The negotiations for a 2020 season took another turn Monday.
After a week during which Major League Baseball and the MLBPA appeared to be far from an agreement, the league is considering a shorter season with players receiving their full prorated salaries, according to Jeff Passan of ESPN.
The regular season would consist of approximately 50 games (roughly one-third of the typical 162-game campaign), Passan adds. The aim would be to begin in July.
The league would only consider a longer schedule if players agree to further pay cuts beyond their prorated salaries, sources told Ken Rosenthal and Evan Drellich of The Athletic. For the time being, MLB is not planning on officially presenting this proposal to the union.
The league believes the March agreement - which guaranteed prorated salaries - also afforded it a mandate to shorten the season without further union consent, Passan reports. Alternatives to a shortened season will continue to be discussed with the union.
This comes shortly after the players' association reportedly countered the league's proposal of an 82-game season - which included tiered pay cuts - with a plan for a 114-game campaign.
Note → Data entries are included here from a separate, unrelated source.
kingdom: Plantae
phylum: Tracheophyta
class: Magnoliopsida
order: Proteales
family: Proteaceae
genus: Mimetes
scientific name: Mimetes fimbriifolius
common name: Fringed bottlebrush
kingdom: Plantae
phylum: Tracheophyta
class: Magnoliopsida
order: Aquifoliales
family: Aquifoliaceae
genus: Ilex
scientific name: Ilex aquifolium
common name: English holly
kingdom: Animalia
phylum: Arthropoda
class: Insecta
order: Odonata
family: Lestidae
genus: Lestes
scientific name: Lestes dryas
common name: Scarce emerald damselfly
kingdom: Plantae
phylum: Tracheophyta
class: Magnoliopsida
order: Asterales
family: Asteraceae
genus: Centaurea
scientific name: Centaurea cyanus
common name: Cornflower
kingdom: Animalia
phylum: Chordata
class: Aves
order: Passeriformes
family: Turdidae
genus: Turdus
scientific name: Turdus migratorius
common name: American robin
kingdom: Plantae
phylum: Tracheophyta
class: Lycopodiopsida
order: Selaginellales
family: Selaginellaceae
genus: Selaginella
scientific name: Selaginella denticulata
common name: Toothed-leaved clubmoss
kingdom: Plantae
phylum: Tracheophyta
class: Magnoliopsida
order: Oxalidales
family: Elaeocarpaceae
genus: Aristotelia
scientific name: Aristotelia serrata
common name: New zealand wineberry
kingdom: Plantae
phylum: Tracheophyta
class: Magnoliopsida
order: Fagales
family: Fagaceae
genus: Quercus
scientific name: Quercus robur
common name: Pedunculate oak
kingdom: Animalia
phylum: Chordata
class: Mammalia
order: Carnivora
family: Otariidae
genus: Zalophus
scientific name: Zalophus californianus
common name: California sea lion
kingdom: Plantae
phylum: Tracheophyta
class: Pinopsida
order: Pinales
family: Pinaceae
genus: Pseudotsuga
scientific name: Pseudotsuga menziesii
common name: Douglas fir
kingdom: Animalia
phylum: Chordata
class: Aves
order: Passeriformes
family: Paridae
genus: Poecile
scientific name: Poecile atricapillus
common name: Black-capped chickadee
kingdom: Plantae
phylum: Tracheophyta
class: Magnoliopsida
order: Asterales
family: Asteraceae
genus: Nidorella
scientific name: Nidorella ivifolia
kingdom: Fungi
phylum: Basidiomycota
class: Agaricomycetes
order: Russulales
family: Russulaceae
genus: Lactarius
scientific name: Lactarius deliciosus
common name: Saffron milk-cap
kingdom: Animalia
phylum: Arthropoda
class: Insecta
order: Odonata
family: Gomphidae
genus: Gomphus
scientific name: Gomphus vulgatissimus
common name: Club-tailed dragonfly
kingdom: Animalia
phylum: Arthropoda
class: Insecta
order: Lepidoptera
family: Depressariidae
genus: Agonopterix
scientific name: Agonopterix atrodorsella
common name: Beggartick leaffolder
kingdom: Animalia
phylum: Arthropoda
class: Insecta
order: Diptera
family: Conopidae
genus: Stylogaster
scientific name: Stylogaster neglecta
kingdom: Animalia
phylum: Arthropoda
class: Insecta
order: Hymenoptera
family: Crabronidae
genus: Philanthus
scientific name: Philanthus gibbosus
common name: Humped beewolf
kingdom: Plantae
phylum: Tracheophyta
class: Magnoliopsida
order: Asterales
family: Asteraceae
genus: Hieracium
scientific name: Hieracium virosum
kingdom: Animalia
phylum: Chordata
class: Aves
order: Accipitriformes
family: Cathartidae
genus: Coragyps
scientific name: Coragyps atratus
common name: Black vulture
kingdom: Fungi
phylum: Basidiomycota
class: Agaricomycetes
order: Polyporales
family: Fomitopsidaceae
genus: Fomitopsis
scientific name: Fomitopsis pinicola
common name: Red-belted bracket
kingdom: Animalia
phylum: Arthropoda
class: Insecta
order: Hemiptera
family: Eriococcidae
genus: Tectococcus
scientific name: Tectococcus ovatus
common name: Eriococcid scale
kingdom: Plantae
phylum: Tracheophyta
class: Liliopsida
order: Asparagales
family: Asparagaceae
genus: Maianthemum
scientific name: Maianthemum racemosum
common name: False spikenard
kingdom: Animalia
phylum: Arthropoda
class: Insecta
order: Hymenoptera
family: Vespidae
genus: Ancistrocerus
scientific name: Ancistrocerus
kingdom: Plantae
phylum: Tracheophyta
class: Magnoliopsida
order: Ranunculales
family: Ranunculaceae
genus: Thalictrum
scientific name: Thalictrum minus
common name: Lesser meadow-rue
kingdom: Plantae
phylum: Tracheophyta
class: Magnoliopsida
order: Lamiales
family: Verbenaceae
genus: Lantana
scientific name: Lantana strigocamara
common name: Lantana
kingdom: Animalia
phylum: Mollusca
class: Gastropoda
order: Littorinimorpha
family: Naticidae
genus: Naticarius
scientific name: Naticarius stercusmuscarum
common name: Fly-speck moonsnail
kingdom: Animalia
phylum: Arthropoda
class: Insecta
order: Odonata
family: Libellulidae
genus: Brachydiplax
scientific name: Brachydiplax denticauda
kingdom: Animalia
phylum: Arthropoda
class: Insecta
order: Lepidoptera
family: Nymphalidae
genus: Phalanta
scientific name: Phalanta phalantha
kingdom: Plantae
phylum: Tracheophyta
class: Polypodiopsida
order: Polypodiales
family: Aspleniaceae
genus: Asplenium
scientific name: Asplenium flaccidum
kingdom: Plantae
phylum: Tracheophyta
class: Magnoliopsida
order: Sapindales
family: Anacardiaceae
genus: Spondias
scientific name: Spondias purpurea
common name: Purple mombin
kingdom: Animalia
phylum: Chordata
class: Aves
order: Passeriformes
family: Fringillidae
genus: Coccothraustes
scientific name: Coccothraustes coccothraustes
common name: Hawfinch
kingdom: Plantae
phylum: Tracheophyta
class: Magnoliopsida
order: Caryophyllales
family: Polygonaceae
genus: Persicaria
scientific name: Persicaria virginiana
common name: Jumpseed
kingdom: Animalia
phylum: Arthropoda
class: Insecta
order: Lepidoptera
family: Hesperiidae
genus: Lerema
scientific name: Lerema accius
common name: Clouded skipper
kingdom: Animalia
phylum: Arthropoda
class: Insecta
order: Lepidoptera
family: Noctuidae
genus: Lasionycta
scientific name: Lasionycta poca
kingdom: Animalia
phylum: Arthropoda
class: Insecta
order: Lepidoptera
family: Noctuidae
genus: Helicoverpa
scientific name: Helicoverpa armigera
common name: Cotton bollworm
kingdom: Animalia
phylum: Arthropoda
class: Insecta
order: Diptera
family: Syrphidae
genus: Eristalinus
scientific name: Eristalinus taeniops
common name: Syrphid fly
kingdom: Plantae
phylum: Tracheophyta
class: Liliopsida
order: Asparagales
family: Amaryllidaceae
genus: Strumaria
One anonymous ownership group called the deal a "non-starter" just hours after the union sent its proposal.
The original league proposal, received Tuesday by the MLBPA, included salary cuts divided into tiers based on total earnings, which the union reportedly found disappointing. Shortly after, it was reported that the players' association was preparing an "outlandish" rebuttal.
On Sunday, the union's response to the league included full prorated salaries, a 114-game season, and the ability for players to opt out. In addition, the players suggested expanding the postseason in 2021 as a way to generate extra revenue, as well as offseason Home Run Derby and All-Star events.